The successful class action by Port Colborne residents, Smith v. Inco, has opened the door to a similar class action against the tar sands. In Inco, nickel particles were emitted from the refinery for 80 years. There was no proof that Inco ever operated illegally or negligently, or failed to comply with its provincial permits for air emissions. Nevertheless, Justice Henderson of the Ontario Superior Court has ordered Inco to pay its former neighbours $36,000,000 in damages for lost property value, in private nuisance and under the old strict liability case, Ryland’s v. Fletcher. Operating a refinery was, he said, a “non-natural” use of land.
The same logic applies, with equal or greater force, to those downwind of Alberta’s tar sands. Hydrogen sulfide, particulates, and other air pollutants emitted by the tar sands are reported to adversely affect their neighbours as far as away as Saskatchewan. Whether or not Suncor and Syncrude are complying with provincial and/or federal permits for their emissions, these permits don’t protect them from civil liability in private nuisance and Ryland’s v. Fletcher.

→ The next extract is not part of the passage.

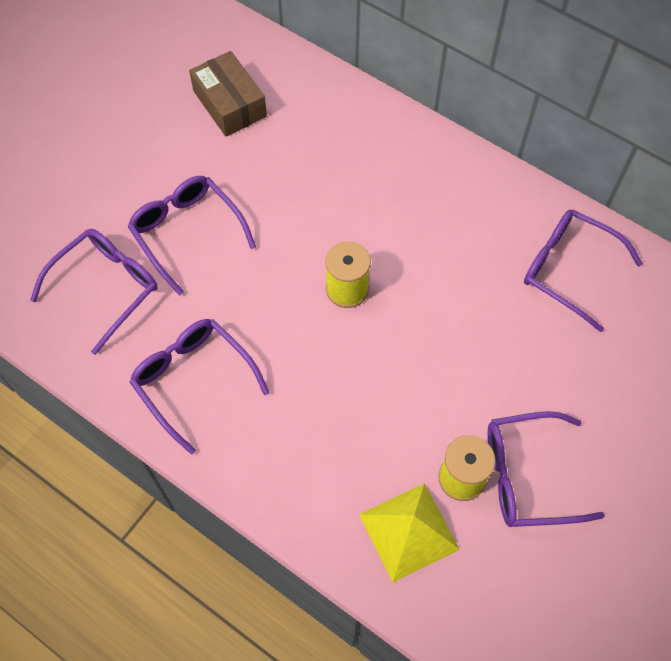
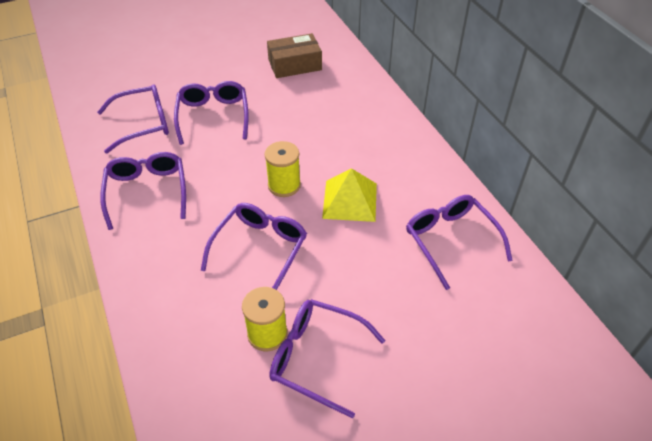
camera: 30 degrees right, 15 degrees down
(229, 104) = (295, 65): brown box -> brown box turned 75 degrees clockwise
(381, 386) = (260, 249): none -> purple glasses
(409, 531) = (202, 348): yellow pyramid -> yellow pyramid (350, 200)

Thus, those downwind of the Tar Sands now have a strong precedent for a class action against Suncor and Syncrude, at least for lost property value and similar damages. (It may be too difficult to bring health claims in a class-action; this was not permitted in the Inco case.) If Saskatchewan wheat farmers are suffering reduced yields, they may be able to bring such a claim in their home province, which may be more hospitable to the lawsuit.